Tuesday, March 09, 2004
The Making of an Epidemic
Three people were recently arrested in Seabrook, NH for heroin possession and distribution. Sergeant Ellen Arciri of the Seabrook Police Department was quoted as saying "It's [heroin use in Seabrook] of epidemic proportions". The people arrested only had at most $600 worth of heroin on them, which hardly seems like an indication of an "epidemic" to me, so I decided to look into recent heroin-related stories about Seabrook.

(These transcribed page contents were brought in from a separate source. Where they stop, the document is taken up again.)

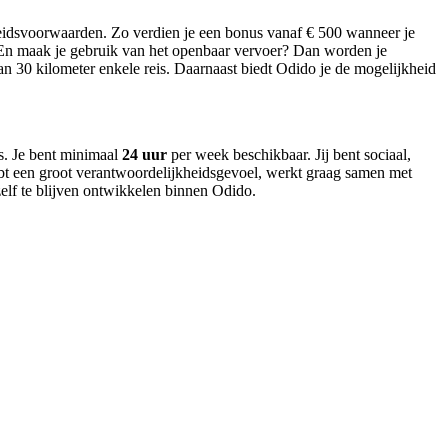
beidsvoorwaarden. Zo verdien je een bonus vanaf € 500 wanneer je
En maak je gebruik van het openbaar vervoer? Dan worden je
an 30 kilometer enkele reis. Daarnaast biedt Odido je de mogelijkheid
s. Je bent minimaal
24 uur
per week beschikbaar. Jij bent sociaal,
ebt een groot verantwoordelijkheidsgevoel, werkt graag samen met
ezelf te blijven ontwikkelen binnen Odido.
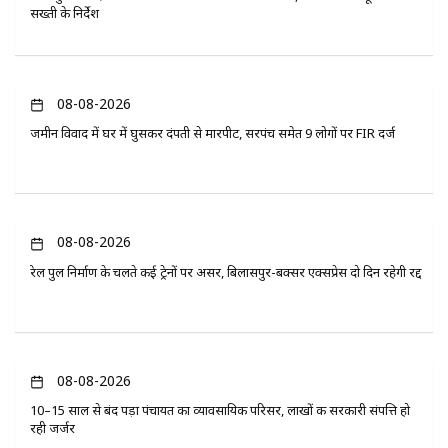
सख्ती के निर्देश
08-08-2026
जमीन विवाद में घर में घुसकर दंपती से मारपीट, सरपंच समेत 9 लोगों पर FIR दर्ज
08-08-2026
रेल पुल निर्माण के चलते कई ट्रेनों पर असर, बिलासपुर-बक्सर एक्सप्रेस दो दिन रहेगी रद्द
08-08-2026
10–15 साल से बंद पड़ा पंचायत का व्यावसायिक परिसर, लाखों की सरकारी संपत्ति हो
रही जर्जर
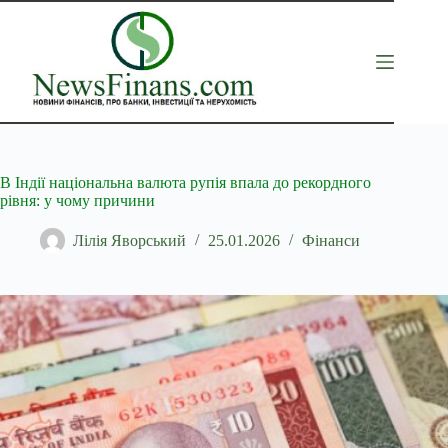
Перейти
до
вмісту
В Індії національна валюта рупія впала до рекордного
рівня: у чому причини
Лілія Яворський
25.01.2026
Фінанси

News stories abound with various law enforcement and community figures exclaiming that there is a "heroin epidemic" in the town of Seabrook! Yet, according to the Portsmouth Herald, in one story at least, "none of the law-enforcement officials interviewed nor the Hampton District Court had figures on the number of users or even the number of recent [heroin] arrests."
Similarly, a recent news story talks about the growing number of heroin addicts in the state of New Hampshire, and Seabrook's efforts to curb the problem. Although the piece is filled with terrible tales of addiction, there are no figures to back up claims that heroin use is actually on the rise in these communities.
It seems like we haven't matured beyond the days when "Reefer Madness" gripped the country with fear and all it took to gain support for your viewpoint was to scare the crap out of people. Is heroin good for you? No, but neither is causing hysteria over a problem that may or may not exist. Reasoned, objective analysis of addiction and use rates of a substance is essential to planning responsible public policy. I don't think you should be able to just throw around a word like "epidemic", which implies certain policy responses, unless you have more than just a few scary anecdotes and a $10 bag of white powder to back you up.